“I know where you live.”
I stop mid pour. The rich smell reaches my nose and it’s glorious, despite not being able to stomach the stuff.
“I don’t think you do.” I say calmly, tipping the pot once again. Little coffee bubbles dance on the old Formica countertop.
“I do,” he says. “Saw you outside the Laundromat last week. You were driving that old green wagon.”
He takes a sip and closes his eyes as if it’s the best thing he’s ever tasted. His lips pull into a wide, flat line.
“Yeah, well I don’t live at the Laundromat.” I joke.
It’s the simple things, isn’t it?” He sighs. “Coffee, black and hot. Cures whatever ails.”
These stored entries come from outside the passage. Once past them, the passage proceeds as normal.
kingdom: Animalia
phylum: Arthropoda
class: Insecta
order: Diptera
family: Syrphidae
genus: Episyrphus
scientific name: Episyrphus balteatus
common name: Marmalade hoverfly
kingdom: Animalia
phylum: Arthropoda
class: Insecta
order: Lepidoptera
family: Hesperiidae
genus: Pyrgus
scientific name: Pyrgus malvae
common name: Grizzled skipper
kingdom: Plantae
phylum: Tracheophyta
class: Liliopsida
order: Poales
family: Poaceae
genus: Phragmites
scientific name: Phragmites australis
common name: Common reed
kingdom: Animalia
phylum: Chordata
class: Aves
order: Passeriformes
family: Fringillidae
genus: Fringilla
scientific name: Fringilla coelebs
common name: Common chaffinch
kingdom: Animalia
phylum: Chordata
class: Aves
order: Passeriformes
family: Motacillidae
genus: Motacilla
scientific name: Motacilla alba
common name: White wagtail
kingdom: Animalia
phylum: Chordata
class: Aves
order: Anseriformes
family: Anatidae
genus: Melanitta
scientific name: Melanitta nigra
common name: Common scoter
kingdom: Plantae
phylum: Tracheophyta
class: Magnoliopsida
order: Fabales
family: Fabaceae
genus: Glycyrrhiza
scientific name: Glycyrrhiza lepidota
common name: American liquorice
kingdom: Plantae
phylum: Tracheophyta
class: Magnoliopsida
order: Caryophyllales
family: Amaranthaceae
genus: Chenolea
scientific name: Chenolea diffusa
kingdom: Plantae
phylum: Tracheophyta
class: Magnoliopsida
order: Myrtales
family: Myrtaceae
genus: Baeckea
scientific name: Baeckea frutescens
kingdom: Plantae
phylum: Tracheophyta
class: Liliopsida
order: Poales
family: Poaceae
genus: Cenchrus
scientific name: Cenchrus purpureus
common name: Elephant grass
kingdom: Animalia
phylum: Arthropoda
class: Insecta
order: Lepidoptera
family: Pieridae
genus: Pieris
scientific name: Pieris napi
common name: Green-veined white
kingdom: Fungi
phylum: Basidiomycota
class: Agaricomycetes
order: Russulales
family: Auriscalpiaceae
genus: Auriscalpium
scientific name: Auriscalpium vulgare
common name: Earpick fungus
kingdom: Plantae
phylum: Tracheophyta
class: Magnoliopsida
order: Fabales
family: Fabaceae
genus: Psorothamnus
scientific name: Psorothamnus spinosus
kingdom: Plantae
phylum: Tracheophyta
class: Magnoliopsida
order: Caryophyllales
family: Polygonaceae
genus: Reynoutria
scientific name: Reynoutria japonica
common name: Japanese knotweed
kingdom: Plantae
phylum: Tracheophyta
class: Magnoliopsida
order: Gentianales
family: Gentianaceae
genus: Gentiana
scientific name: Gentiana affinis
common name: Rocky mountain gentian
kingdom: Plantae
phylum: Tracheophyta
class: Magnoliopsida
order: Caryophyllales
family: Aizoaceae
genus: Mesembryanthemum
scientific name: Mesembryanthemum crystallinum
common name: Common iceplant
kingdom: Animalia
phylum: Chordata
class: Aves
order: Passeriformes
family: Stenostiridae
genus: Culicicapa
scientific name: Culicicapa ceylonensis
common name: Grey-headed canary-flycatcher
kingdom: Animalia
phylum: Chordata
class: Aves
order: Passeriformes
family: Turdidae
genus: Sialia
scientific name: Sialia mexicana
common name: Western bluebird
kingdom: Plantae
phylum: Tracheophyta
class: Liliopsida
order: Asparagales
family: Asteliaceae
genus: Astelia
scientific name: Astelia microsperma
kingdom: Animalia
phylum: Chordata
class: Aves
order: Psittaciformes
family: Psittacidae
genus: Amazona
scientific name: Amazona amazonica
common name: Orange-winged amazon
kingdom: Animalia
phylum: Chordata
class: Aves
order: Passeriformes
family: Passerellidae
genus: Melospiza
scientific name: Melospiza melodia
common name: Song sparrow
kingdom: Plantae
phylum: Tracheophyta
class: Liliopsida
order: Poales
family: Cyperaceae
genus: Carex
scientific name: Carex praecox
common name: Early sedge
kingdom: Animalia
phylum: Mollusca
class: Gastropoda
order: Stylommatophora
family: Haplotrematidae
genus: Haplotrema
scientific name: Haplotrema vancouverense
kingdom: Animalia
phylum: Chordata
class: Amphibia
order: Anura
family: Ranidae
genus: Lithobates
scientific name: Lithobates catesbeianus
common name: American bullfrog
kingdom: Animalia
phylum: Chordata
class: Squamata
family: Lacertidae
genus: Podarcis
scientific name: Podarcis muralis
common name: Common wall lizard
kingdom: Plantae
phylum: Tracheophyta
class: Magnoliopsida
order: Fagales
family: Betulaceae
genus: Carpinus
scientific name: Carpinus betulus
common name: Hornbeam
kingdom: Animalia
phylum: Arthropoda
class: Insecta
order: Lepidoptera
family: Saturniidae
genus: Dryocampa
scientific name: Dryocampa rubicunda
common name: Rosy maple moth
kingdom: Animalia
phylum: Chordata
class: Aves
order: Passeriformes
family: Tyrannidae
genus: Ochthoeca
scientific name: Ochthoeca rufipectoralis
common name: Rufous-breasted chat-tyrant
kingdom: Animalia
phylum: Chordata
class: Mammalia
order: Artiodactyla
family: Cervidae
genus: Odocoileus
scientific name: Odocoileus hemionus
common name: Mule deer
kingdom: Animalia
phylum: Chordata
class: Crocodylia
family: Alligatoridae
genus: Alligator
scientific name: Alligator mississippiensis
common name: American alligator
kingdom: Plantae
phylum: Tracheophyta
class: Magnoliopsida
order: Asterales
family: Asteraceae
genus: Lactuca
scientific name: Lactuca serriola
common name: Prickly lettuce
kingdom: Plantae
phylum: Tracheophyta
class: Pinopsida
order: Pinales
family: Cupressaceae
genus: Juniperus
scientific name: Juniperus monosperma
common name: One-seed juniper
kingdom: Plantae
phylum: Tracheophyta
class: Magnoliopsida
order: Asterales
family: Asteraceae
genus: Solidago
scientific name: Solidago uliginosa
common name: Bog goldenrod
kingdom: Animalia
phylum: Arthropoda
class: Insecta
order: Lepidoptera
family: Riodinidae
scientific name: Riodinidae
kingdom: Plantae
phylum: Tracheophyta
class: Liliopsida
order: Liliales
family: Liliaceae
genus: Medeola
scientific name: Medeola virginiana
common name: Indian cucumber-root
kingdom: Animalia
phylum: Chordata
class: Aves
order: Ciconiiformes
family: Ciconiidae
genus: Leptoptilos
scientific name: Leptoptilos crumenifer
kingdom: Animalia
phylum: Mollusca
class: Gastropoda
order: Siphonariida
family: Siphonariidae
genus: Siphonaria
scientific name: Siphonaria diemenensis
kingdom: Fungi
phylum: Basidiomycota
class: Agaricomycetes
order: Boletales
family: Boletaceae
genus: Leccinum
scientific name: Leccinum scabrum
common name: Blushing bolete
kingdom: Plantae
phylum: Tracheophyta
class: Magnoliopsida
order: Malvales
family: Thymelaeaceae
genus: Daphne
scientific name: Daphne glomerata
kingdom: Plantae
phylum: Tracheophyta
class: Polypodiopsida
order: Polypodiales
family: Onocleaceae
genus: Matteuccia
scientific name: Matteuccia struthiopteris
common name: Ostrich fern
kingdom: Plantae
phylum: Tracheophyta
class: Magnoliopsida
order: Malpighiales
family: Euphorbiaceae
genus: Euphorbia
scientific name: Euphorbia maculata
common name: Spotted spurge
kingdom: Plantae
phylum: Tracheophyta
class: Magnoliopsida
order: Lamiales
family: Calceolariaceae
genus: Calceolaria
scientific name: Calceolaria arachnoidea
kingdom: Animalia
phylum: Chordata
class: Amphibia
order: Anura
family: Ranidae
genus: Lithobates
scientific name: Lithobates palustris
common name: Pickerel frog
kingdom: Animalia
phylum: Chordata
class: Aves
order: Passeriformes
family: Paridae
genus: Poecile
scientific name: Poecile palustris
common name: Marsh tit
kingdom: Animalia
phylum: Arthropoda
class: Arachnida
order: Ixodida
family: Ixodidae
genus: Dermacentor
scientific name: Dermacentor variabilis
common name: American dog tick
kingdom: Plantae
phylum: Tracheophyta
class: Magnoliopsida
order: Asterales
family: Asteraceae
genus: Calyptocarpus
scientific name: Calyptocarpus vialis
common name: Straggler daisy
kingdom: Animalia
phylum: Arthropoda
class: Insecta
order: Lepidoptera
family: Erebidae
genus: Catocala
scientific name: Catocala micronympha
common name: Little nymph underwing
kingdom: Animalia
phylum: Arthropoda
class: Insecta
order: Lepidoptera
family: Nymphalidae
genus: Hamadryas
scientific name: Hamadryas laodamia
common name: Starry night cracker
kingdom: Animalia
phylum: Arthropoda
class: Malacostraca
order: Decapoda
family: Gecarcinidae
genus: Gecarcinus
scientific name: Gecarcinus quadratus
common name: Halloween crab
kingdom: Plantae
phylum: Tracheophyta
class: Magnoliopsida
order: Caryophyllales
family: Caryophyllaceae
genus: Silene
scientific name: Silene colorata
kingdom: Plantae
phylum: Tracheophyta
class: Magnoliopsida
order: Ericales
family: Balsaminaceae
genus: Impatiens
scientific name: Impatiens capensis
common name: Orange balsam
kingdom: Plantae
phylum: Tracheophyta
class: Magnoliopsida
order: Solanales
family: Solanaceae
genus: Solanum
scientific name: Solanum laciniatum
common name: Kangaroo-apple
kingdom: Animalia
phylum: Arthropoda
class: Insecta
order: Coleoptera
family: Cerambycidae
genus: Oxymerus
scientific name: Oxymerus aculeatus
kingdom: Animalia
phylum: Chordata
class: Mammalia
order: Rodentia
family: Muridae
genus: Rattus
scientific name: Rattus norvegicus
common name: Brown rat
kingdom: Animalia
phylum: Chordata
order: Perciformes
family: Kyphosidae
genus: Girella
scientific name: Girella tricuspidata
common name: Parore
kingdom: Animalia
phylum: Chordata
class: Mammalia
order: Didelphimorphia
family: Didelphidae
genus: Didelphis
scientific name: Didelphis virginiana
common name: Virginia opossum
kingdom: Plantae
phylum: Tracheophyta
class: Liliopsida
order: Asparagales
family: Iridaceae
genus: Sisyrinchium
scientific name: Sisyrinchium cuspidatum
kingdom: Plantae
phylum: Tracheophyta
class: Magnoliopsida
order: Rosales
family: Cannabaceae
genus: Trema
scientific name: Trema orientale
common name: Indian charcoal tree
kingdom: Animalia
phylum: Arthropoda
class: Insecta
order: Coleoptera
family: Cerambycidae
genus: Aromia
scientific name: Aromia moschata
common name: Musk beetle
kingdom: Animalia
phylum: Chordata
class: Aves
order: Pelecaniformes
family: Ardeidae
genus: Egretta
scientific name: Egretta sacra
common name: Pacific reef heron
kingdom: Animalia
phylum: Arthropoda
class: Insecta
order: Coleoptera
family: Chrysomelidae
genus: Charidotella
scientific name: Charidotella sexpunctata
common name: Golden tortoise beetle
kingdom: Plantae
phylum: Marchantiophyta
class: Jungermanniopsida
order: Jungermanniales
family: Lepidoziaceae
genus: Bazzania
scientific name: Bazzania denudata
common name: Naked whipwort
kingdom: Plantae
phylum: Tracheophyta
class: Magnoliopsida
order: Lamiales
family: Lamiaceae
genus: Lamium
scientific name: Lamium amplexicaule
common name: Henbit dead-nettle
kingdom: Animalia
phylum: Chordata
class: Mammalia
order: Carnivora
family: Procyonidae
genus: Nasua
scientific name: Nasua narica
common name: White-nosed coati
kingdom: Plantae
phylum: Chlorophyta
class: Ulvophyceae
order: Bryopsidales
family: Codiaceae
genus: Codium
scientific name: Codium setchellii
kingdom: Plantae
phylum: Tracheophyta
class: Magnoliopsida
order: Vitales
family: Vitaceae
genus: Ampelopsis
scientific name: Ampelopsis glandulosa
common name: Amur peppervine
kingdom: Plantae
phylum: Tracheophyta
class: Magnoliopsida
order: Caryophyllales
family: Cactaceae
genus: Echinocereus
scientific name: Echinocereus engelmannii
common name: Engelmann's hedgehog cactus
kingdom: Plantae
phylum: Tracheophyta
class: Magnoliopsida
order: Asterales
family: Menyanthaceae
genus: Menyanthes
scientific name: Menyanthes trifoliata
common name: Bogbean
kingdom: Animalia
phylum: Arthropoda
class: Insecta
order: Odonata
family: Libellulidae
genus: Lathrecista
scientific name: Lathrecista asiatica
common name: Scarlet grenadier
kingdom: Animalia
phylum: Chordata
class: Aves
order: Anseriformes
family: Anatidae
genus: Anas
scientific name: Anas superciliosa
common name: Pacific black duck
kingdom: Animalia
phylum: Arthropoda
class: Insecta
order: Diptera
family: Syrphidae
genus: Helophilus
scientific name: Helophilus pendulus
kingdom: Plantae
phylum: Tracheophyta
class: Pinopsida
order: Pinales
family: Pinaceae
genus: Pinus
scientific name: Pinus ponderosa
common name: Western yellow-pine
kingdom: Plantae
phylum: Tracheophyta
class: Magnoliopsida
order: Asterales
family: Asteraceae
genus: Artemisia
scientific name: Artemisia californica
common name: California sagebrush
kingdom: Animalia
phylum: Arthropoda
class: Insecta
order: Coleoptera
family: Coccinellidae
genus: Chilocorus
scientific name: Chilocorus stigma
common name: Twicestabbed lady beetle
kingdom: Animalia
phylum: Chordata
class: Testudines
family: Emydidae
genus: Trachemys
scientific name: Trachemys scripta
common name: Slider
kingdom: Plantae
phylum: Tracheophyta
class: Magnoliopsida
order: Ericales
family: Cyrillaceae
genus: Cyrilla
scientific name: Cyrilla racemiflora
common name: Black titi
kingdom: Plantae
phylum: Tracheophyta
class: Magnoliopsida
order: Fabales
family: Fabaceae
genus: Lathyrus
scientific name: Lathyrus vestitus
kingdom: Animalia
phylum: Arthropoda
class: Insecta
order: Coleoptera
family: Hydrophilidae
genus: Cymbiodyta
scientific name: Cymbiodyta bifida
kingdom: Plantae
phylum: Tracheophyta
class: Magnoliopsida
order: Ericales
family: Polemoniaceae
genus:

“I don’t drink it,” I tell him. “But I imagine if I did, I’d be dousing it with cream and sugar.”
“Nah, that stuff just smothers the quality of the bean. I like to know what I’m drinking.” His eyes are still closed but they open when he asks; “How in the world can you work in a diner and not drink coffee?”
“Love the smell, can’t stand the taste.”
“Ah, it can be a cruel, cruel world.” He nods and smiles a little wider, exposing surprisingly white teeth from behind his reed-thin lips.
Ding.
Slamming my chit on the spike, I grab his order from under the warmer and set it in front of him. Two eggs, sunny side up, extra crispy bacon and sourdough toast, lightly buttered.
“How long you had that car?” He asks.
As he snaps off a piece of bacon and dips it in the ketchup he’s squirted on the edge of the plate, I can’t help but wonder where his sense of quality is now.
“Four years,” I answer. “My Grandma left it to me.”
The dark moons under his nails loosely string each finger together like a black crepe streamer and his clothes are on the worn side of things, much like his skin, supple and weathered.
“Ah, a treasure then. It’s a ’73, isn’t it?”
“Yeah, how did you…?”
“Lucky guess,” he says. “We used to have one back in the day. I learned to drive in it.” He chuckles. “Showing my age now, I suppose.”
“More?” I hold the pot over his almost empty cup.
He nods. I pour.
Despite his ruffled appearance, I can smell fresh shampoo and sharp aftershave as I lean in to wipe up the drips.
“It was a guilt gift,” I confess. “She wanted nothing to do with me. The car made her feel better.”
“Did it make you feel better?”
“Probably not for the right reasons,” I admit. “It’s the only thing I own. It’s more important than it should be now.”
“I’ll take it off your hands.” He offers and slides his business card across the counter. It claims he’s the owner of the Green Bean Organic Coffee Plant. The same coffee we use in the diner.
“I can’t. I still need it.”
“If you didn’t have it, where would you be?”
“Um, taking the bus?” My eyes shift.
“Sometimes it’s good to rid yourself of things that are holding you back.”
“I told you, I still need it.” I look away. “Why are you so hot for my car anyway?
“I could say it’s because it’s green. Or because, like I said, I learned to drive in that very same car.”
He lightly knocks his fist twice on the countertop. “
“But, I’d be lying. It’s because I know where you live.”